Избранное | страница 13



Автор видит меняющийся мир и меняющийся роман. Его отвращает ассоциативность Джойса, эссеизм Музиля, «грандиозная динамика скуки» Пруста. Однако в их несимпатичных ему экспериментах он усматривает неизбежную реакцию на позитивизм литературы XIX века, испытывавшей наивное доверие к голому факту. Они расчистили путь, удобрили почву. И теперь романист, знающий, что не все факты одинаково реальны, может вернуться к фактам, по на уровне, так сказать, более высоком — на уровне сомнения и отбора. Перед нами программа не только эстетическая, а и мировоззренческая.

Одной из безнадежнейших хворей новейшего общества отчуждения, окружавшего Додерера, он считал так называемую «вторую действительность». Она — нечто подделывающееся под реальность и мистифицирующее ее.

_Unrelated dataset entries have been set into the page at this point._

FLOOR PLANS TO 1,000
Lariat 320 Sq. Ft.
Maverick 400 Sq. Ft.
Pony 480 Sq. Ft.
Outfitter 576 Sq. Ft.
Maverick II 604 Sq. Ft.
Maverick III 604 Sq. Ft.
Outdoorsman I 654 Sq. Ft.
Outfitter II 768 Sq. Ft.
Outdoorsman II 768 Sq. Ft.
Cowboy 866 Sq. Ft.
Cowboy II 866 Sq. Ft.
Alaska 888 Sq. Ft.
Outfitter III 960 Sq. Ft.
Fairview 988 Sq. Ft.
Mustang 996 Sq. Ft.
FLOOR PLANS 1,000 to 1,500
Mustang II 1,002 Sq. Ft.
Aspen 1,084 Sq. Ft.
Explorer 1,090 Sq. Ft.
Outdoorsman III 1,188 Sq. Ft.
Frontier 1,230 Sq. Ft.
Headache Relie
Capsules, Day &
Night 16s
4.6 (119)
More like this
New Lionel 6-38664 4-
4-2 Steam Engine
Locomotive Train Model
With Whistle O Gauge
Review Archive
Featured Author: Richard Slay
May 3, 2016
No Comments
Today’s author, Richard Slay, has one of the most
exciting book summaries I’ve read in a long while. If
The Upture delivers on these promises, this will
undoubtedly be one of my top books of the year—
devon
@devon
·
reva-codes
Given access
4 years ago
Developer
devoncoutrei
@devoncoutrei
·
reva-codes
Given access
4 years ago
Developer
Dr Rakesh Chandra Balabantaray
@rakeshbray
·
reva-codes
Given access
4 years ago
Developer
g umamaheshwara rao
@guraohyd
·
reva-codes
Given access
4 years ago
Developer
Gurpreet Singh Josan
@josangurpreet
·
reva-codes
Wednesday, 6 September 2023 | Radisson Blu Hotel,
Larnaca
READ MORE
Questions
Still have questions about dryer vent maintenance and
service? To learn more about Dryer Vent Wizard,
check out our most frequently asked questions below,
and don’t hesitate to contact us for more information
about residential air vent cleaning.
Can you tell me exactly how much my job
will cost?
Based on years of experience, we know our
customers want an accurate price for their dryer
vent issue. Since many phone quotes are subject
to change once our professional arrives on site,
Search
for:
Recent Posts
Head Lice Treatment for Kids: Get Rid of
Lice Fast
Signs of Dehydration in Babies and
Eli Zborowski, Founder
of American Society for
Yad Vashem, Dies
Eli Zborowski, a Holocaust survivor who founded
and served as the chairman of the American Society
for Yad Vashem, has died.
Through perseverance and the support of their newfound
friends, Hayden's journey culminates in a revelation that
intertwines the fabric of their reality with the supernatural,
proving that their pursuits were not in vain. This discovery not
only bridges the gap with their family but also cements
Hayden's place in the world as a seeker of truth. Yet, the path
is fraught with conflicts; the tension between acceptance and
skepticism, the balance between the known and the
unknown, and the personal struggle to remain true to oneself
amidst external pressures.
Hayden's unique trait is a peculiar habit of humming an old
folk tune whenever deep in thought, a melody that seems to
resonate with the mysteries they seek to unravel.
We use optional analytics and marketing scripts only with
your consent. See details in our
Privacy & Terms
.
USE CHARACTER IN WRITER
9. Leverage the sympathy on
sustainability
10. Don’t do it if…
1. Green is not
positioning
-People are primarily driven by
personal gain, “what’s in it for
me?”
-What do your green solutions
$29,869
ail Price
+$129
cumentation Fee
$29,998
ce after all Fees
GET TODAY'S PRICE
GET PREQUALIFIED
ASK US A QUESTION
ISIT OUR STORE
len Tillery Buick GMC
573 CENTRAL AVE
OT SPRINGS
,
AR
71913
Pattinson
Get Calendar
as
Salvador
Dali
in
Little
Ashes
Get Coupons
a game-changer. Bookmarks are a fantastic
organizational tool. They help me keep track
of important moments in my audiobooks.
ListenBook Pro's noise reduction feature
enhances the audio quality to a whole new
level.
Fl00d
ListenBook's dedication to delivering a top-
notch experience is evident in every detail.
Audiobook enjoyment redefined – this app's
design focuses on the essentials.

Все компоненты жизни как будто налицо, но расставлены они в неуловимо ложном порядке, с тем каверзным изломом, который смешивает карты и превращает бытие в оплот «демонии», «бесовщины». «Вторая действительность» — основной объект додереровской критики.

Вот какой видит в «Бесах» большую буржуазную газету писатель Шлаггенберг, попав туда на работу: «Уже сам этот воздух, его механически-бесплодная стерильность способны, придя в соприкосновение с духовным продуктом любого толка, сделать его бледным и сомнительным… Здесь низвергался массовый поток, в котором тонули любая форма, любое качество, тонули в керосинном запахе, улетучивались из редакторской руки уже в процессе перелистывания поступившей рукописи. Здесь ничто не было необходимым, ничто отдельное, будь это даже ода Пиндара, без нее легко обошлись бы; но в сумме, смеси, количестве, взятых вместе, были заинтересованы».

Додереровская «вторая действительность» — это не только такая вот фабрика «массовой культуры» с ее необозримой иерархией, ее авторами-«невидимками» и обезличенными штатными сотрудниками (столь обезличенными, что возникает ощущение, будто газета «сама собою пишется»), «вторая действительность» — это и люди, которые делают деньги буквально из воздуха, наживаясь на создании фиктивных обществ, на аферах со страховками, на идейной беспринципности.

Бесовский хоровод «второй действительности» втягивает в свой круг практически всех, кого Гайренхоф именует «наши». Их жизнь — жизнь смятенная, непродуктивная: вечеринки, загородные прогулки, беспредметная болтовня.

Все эти герои выбиты из колеи, утратили идентичность с собственным «я» с «внутренней энтелехией», находятся во власти «внешней необходимости» Додереровское отношение к ним — это и критика, и самокритика: они высказывают многие любимые мысли автора; они в общем и целом ощущают мир, как он. Но он видит дальше, знает о них, чего они о себе не знают или не хотят знать; и в этом смысле они — «то, чем автор уже не является». Отсюда его по отношению к ним дистанция — как правило, ироническая.